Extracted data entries
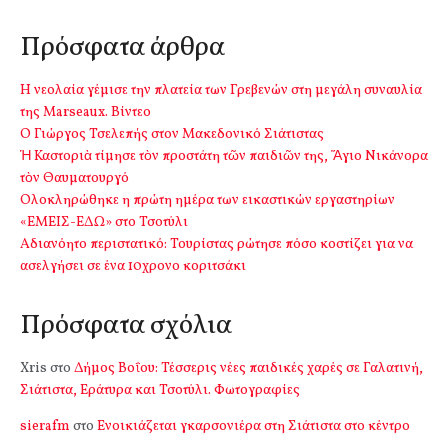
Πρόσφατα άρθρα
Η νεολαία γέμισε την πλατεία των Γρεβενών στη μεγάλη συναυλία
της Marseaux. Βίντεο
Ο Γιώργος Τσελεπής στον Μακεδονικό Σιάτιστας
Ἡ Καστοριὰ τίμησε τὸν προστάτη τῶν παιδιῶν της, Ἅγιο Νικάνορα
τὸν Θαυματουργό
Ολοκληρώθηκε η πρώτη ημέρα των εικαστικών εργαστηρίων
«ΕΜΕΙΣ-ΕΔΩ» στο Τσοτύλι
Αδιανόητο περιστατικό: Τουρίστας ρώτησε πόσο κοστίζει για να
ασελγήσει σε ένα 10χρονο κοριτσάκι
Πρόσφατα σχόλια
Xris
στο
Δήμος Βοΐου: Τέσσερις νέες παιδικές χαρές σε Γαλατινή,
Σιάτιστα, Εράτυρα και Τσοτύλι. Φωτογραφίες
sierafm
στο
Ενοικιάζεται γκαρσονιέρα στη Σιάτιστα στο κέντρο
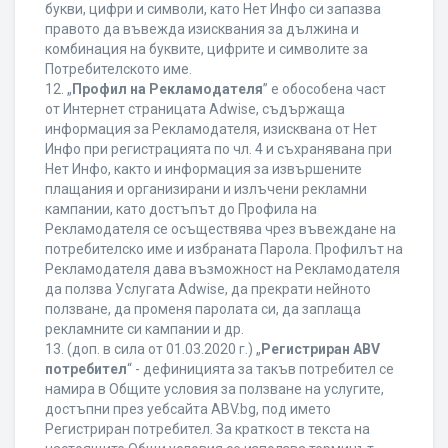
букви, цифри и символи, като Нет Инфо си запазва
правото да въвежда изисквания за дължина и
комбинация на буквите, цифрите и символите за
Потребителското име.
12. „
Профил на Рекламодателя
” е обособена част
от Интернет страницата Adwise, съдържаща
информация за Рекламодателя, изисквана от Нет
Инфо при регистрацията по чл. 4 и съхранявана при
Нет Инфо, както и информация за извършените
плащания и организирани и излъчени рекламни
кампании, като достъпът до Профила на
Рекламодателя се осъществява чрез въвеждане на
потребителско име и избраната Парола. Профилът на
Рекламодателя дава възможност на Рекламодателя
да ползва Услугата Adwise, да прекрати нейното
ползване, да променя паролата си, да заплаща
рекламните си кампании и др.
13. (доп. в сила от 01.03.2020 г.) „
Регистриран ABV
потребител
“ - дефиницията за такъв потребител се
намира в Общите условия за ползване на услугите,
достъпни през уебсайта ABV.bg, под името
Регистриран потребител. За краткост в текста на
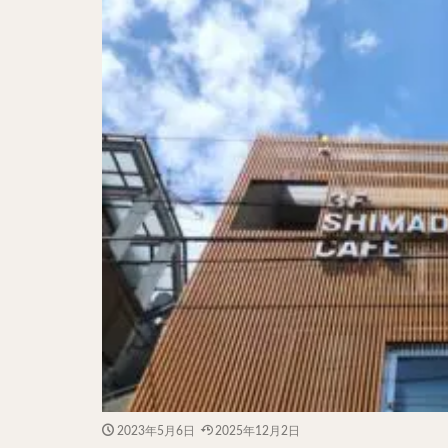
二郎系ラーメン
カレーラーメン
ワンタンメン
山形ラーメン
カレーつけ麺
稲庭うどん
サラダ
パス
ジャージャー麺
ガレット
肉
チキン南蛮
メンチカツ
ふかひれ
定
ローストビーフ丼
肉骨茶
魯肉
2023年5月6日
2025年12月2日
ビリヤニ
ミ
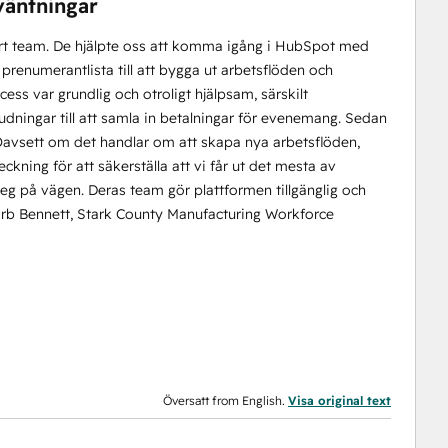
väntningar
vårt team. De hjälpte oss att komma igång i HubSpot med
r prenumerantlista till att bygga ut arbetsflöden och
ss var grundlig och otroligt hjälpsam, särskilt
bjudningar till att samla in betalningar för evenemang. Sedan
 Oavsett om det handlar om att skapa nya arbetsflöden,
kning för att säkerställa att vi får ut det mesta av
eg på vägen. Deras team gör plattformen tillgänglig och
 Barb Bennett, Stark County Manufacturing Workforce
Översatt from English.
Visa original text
...
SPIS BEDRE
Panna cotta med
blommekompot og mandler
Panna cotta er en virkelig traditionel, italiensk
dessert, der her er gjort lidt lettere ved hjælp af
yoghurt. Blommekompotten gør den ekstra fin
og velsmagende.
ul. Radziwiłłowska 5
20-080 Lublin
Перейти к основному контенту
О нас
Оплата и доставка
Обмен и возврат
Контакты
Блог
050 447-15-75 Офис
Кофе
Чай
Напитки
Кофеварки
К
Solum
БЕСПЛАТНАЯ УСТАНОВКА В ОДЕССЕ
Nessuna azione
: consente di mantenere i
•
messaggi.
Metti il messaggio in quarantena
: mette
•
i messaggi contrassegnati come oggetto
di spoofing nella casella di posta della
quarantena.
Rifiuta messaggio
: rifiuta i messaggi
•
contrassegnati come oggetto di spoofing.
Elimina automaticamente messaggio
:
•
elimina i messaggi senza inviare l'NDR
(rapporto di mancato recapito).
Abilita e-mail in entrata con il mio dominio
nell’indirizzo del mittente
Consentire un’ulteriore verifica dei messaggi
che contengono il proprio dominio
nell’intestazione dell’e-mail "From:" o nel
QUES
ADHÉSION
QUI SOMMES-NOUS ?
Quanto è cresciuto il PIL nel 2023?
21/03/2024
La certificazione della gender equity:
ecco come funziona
...
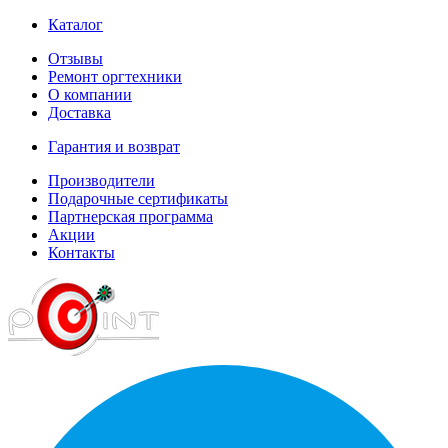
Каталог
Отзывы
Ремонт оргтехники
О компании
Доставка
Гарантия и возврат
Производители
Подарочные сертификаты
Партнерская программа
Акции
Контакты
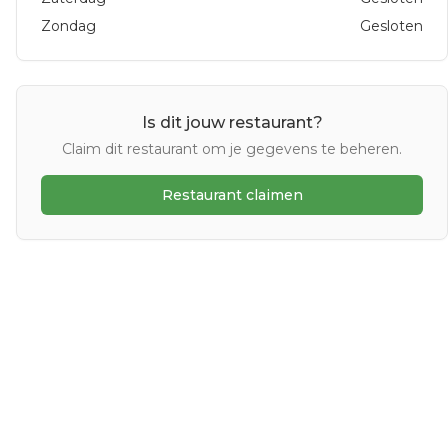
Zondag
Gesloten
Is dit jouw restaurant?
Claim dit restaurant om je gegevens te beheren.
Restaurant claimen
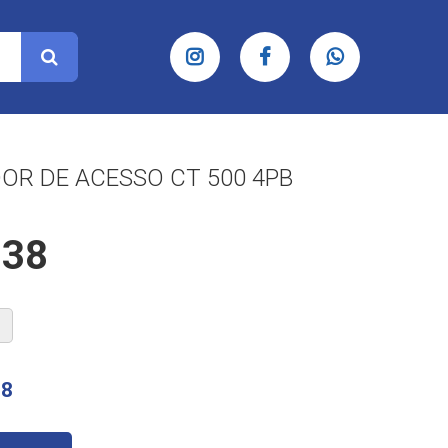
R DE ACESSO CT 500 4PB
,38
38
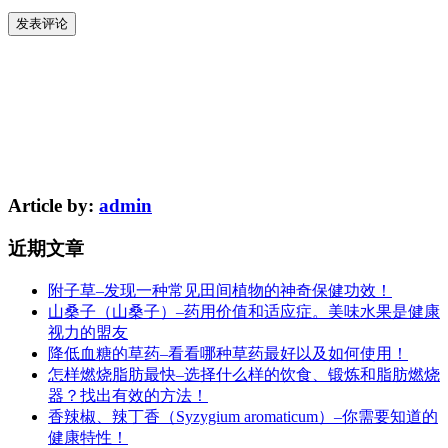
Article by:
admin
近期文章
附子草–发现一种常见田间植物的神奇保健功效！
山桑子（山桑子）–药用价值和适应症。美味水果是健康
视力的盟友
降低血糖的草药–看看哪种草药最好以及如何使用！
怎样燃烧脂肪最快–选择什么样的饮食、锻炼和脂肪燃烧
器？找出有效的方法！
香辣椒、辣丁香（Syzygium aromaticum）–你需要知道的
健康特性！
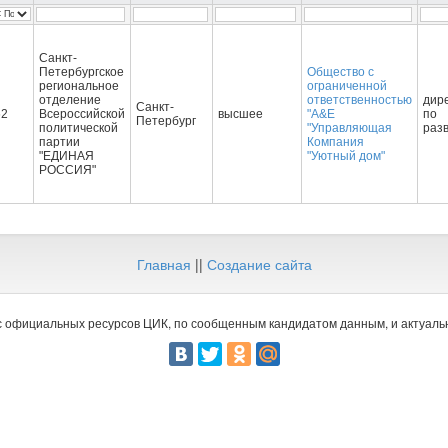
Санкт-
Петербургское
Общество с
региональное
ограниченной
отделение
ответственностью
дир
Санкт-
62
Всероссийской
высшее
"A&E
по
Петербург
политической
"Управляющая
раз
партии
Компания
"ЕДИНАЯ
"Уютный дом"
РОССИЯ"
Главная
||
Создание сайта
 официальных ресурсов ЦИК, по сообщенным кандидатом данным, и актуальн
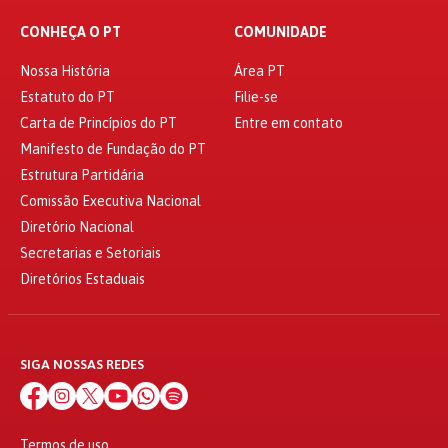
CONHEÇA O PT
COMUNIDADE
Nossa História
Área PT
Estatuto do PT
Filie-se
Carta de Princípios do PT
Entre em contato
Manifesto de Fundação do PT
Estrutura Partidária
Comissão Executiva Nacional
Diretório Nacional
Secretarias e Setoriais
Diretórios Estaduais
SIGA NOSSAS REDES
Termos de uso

**What you need to do**
Lay out the lines of the entries as a JSON list of strings, one string per line, starting at the line that contains "R DE ACESSO CT 500 4PB" and ending at the line that contains "Termos de uso", with both of those lines included. Skip blank lines and leave the pictures out.

**Expected output**
[
  "R DE ACESSO CT 500 4PB",
  ",38",
  "38",
  "Article by:",
  "admin",
  "近期文章",
  "附子草–发现一种常见田间植物的神奇保健功效！",
  "山桑子（山桑子）–药用价值和适应症。美味水果是健康",
  "视力的盟友",
  "降低血糖的草药–看看哪种草药最好以及如何使用！",
  "怎样燃烧脂肪最快–选择什么样的饮食、锻炼和脂肪燃烧",
  "器？找出有效的方法！",
  "香辣椒、辣丁香（Syzygium aromaticum）–你需要知道的",
  "健康特性！",
  "Санкт-",
  "Петербургское",
  "Общество с",
  "региональное",
  "ограниченной",
  "отделение",
  "ответственностью",
  "дир",
  "Санкт-",
  "62",
  "Всероссийской",
  "высшее",
  "\"A&E",
  "по",
  "Петербург",
  "политической",
  "\"Управляющая",
  "раз",
  "партии",
  "Компания",
  "\"ЕДИНАЯ",
  "\"Уютный дом\"",
  "РОССИЯ\"",
  "Главная",
  "||",
  "Создание сайта",
  " официальных ресурсов ЦИК, по сообщенным кандидатом данным, и актуальн",
  "CONHEÇA O PT",
  "COMUNIDADE",
  "Nossa História",
  "Área PT",
  "Estatuto do PT",
  "Filie-se",
  "Carta de Princípios do PT",
  "Entre em contato",
  "Manifesto de Fundação do PT",
  "Estrutura Partidária",
  "Comissão Executiva Nacional",
  "Diretório Nacional",
  "Secretarias e Setoriais",
  "Diretórios Estaduais",
  "SIGA NOSSAS REDES",
  "Termos de uso"
]